Diffondere e rendere più efficaci le terapie contro il dolore cronico riducendo, al contempo, i costi per la sanità. Sono questi gli obiettivi della sperimentazione nazionale che il prossimo primo gennaio partirà a Cuneo grazie al progetto “Dolore e Territorio (DoTe): rete integrata territoriale”, promosso dalla Fondazione ISAL e dalla Fondazione Gigi Ghirotti di Roma con il contributo operativo della Unità di terapia del dolore dell’Azienda ospedaliera di Cuneo diretta dal dottor Valentino Menardo e con il sostegno della Fondazione Cassa di Risparmio di Cuneo.

Si stima che a Cuneo 129mila persone siano affette da dolore cronico, quel dolore che dura oltre sei mesi e compromette qualità della vita e lavoro. Di queste, 3.894 soffrono di dolore con intensità severa di natura metabolica, osteodegenerativa, neurologica e oncologica. Il 40%, però, non ha accesso a cure adeguate oppure interrompe le terapie prescritte o, ancora, ricorre a ripetuti e costosi ricoveri. L’assistenza a domicilio potrebbe essere la soluzione e proprio a questo mira il progetto che prevede la realizzazione di un sistema di monitoraggio con teleassistenza abbinate ad attività di supporto, anche psicologico, rivolte ai pazienti e alle loro famiglie.

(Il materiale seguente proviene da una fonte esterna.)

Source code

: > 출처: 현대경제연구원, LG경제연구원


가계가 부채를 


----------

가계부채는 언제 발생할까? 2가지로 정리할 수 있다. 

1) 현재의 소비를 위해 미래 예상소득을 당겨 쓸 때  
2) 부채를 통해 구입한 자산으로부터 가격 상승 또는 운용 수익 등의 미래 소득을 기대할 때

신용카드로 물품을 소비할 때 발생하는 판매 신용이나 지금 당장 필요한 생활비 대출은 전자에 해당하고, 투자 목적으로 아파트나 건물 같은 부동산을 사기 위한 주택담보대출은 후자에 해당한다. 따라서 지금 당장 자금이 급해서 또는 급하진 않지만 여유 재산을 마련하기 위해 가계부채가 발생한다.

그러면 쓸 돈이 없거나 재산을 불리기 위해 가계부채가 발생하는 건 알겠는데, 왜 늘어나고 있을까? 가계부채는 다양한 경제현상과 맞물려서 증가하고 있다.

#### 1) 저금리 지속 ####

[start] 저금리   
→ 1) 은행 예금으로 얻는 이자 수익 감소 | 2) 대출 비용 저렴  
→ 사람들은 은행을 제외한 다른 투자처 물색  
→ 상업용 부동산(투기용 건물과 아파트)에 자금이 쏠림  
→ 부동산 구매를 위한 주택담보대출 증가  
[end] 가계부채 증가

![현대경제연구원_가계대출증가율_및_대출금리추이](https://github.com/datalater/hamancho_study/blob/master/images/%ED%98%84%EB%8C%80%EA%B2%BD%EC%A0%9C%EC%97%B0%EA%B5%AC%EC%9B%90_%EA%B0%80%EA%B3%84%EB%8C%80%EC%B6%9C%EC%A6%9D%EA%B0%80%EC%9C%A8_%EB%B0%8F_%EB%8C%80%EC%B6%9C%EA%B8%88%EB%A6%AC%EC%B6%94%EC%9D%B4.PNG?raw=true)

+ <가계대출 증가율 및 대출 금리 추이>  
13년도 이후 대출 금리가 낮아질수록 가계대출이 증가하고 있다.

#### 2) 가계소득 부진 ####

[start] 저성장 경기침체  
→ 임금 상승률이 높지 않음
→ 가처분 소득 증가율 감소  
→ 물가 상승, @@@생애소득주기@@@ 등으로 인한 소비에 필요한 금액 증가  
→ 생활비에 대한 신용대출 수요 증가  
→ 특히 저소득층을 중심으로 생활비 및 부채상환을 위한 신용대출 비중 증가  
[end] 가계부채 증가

Nello specifico, “DoTe” porterà a integrare i servizi di terapia del dolore erogati direttamente dall’Azienda sanitaria con una rete di personale infermieristico e medico che agirà a domicilio dei pazienti. Utilizzando un sistema di telemedicina, l’équipe potrà colloquiare con un operatore della centrale telematica che sarà allestita presso il centro ospedaliero di terapia del dolore. La centrale telematica avrà così modo di sorvegliare a distanza l’adesione ai trattamenti terapeutici, tenendo sotto controllo tutti i parametri che vengono normalmente valutati in ospedale, dall’intensità del dolore, le ore di sonno, il livello di ansia, fino ad eventuali effetti collaterali dei farmaci, variazioni dei dosaggi e fattori di rischio e di inefficacia.

Per sostenere psicologicamente e socialmente i pazienti e aiutare le famiglie a fronteggiare il carico di stress che la malattia comporta, sarà inoltre aperto un centro di mutuo ascolto, che potrà contare sull’apporto di volontari della Fondazione ADAS, da sempre vicina a chi soffre nella provincia di Cuneo.

Il progetto sarà divulgato alla cittadinanza attraverso un call center con numero verde e una campagna di comunicazione sociale, mentre gli operatori sanitari saranno coinvolti in corsi di formazione sulla cura del dolore.

Le Fondazioni Gigi Ghirotti e ISAL garantiranno il coordinamento scientifico, le attività di formazione al personale medico-infermieristico e le azioni di supporto psicologico a pazienti e famiglie. Il personale e tutti i processi di cura saranno coordinati dal dottor Valentino Menardo.